> _Directive_: Could you transcribe each record below exactly as written, setting the pictures aside?

> _Stored data_:
☆ ☆ ☆ ☆ ☆ ☆ ☆

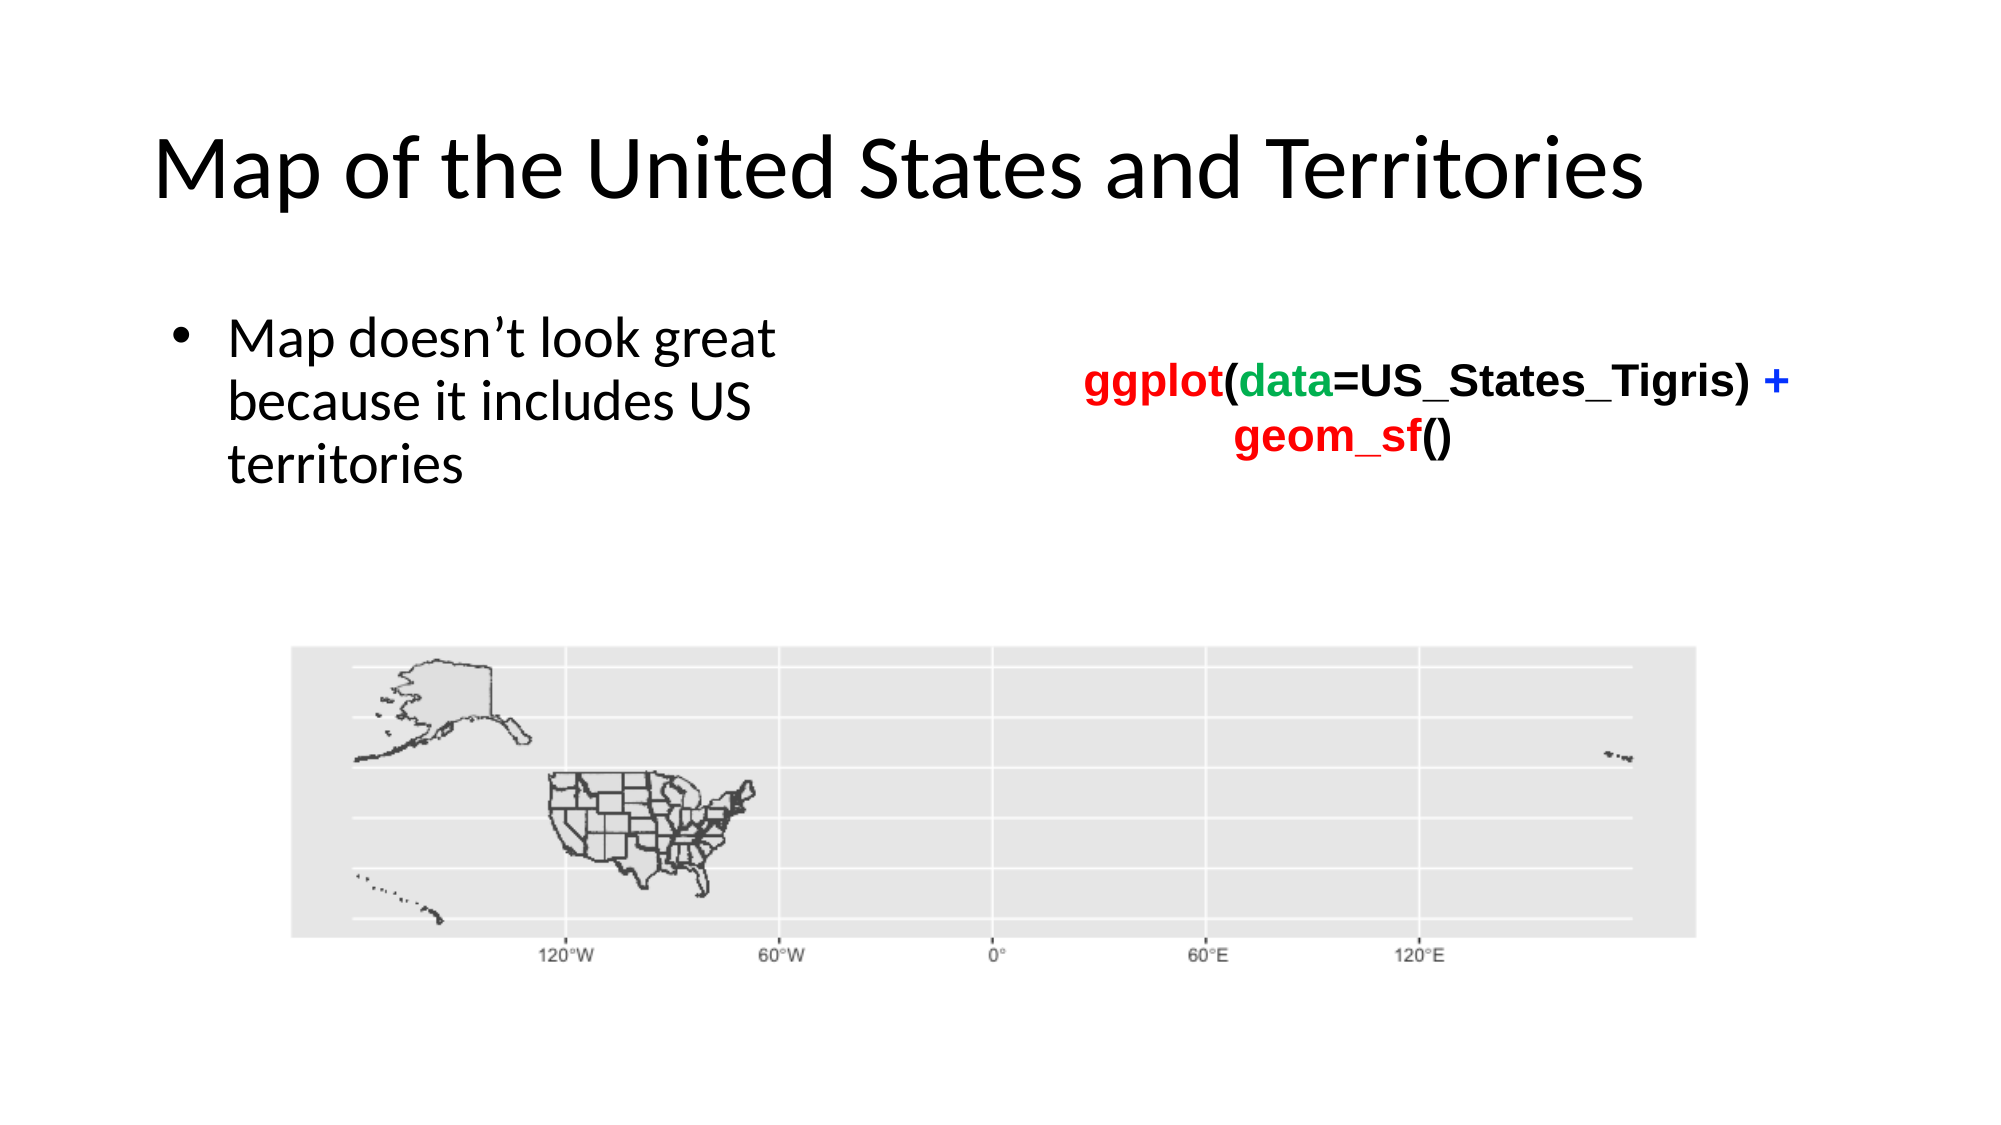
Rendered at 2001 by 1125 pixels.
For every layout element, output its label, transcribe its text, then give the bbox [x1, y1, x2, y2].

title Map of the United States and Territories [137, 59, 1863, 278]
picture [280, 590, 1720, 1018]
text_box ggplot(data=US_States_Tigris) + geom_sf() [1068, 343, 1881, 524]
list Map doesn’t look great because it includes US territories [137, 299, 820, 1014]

☆ ☆ ☆ ☆ ☆ ☆ ☆

> _Answer box_:
Rendered at 2001 by 1125 pixels.
For every layout element, output its label, transcribe its text, then give the bbox [x1, y1, x2, y2].

title Map of the United States and Territories [137, 59, 1863, 278]
picture [280, 590, 1720, 1018]
text_box ggplot(data=US_States_Tigris) + geom_sf() [1068, 343, 1881, 524]
list Map doesn’t look great because it includes US territories [137, 299, 820, 1014]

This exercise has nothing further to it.